Supplied information:
<<<<

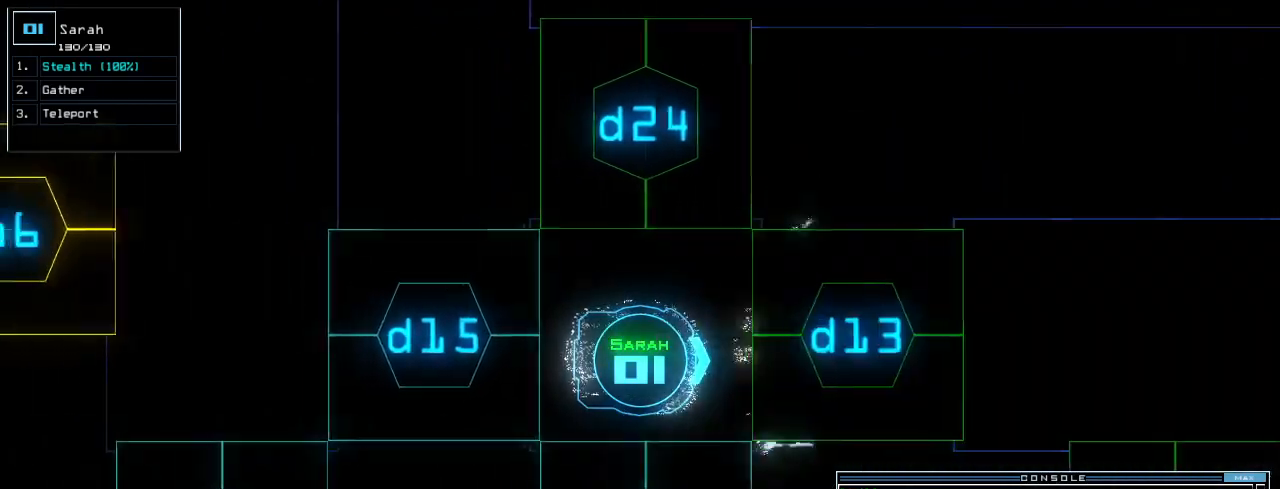
Gameplay with keyboard; each line is a JSON object with the keys held at the frame after it. "events" lists presses ("down") and releases ("up") of ".", "0", "1", "2", "3", "4", "5", "6", "7", "8", "9", "a", "b", "backspace", "c", "caps_lock", "comma", "ctrl_l", "ctrl_r", "d", "down", "e", "equals", "escape", "f", "f8", "g", "h", "i", "j", "k", "l", "left", "m", "minus", "n", "o", "p", "q", "quote", "r", "return", "right", "s", "semicolon", "shift_l", "shift_r", "space", "t", "tab", "tilde", "u", "up", "v", "w", "x", "y" and "z" between this image and that frame as [ms after this image, input, new state], when the widget could be followed in between. No other keys are recorded. Mouse input is not recorded. Not read: other_keys.
{"keys": [], "events": [[60, "down", "up"], [100, "space", "down"], [200, "space", "up"]]}
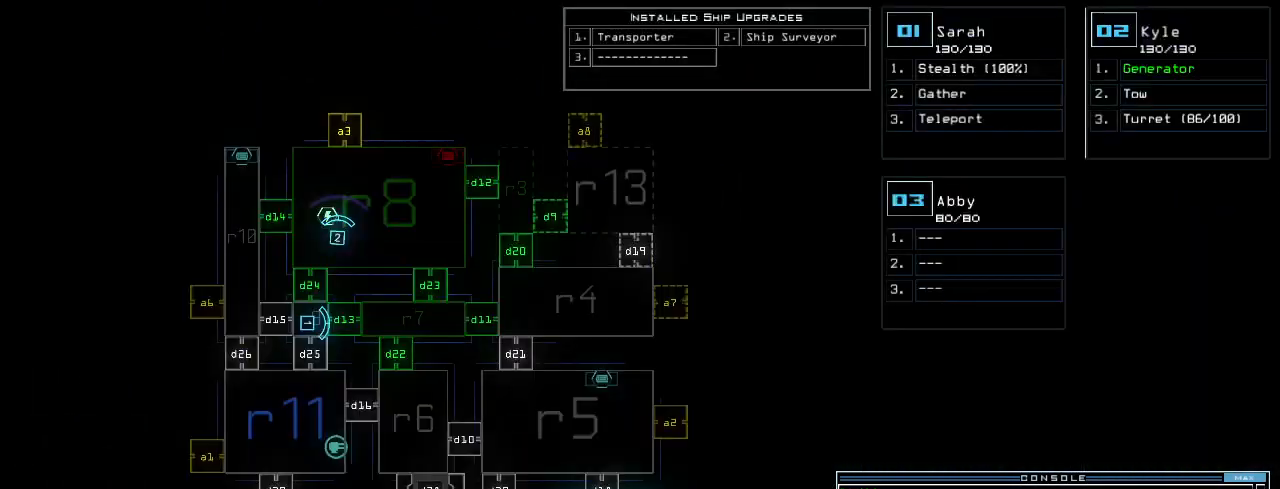
{"keys": [], "events": []}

>>>>

All of the data should be returned word for word, with each picture left out.

Gameplay with keyboard; each line is a JSON object with the keys held at the frame after it. "events" lists presses ("down") and releases ("up") of ".", "0", "1", "2", "3", "4", "5", "6", "7", "8", "9", "a", "b", "backspace", "c", "caps_lock", "comma", "ctrl_l", "ctrl_r", "d", "down", "e", "equals", "escape", "f", "f8", "g", "h", "i", "j", "k", "l", "left", "m", "minus", "n", "o", "p", "q", "quote", "r", "return", "right", "s", "semicolon", "shift_l", "shift_r", "space", "t", "tab", "tilde", "u", "up", "v", "w", "x", "y" and "z" between this image and that frame as [ms after this image, input, new state], when the widget could be followed in between. No other keys are recorded. Mouse input is not recorded. Not read: other_keys.
{"keys": [], "events": [[60, "down", "up"], [100, "space", "down"], [200, "space", "up"]]}
{"keys": [], "events": []}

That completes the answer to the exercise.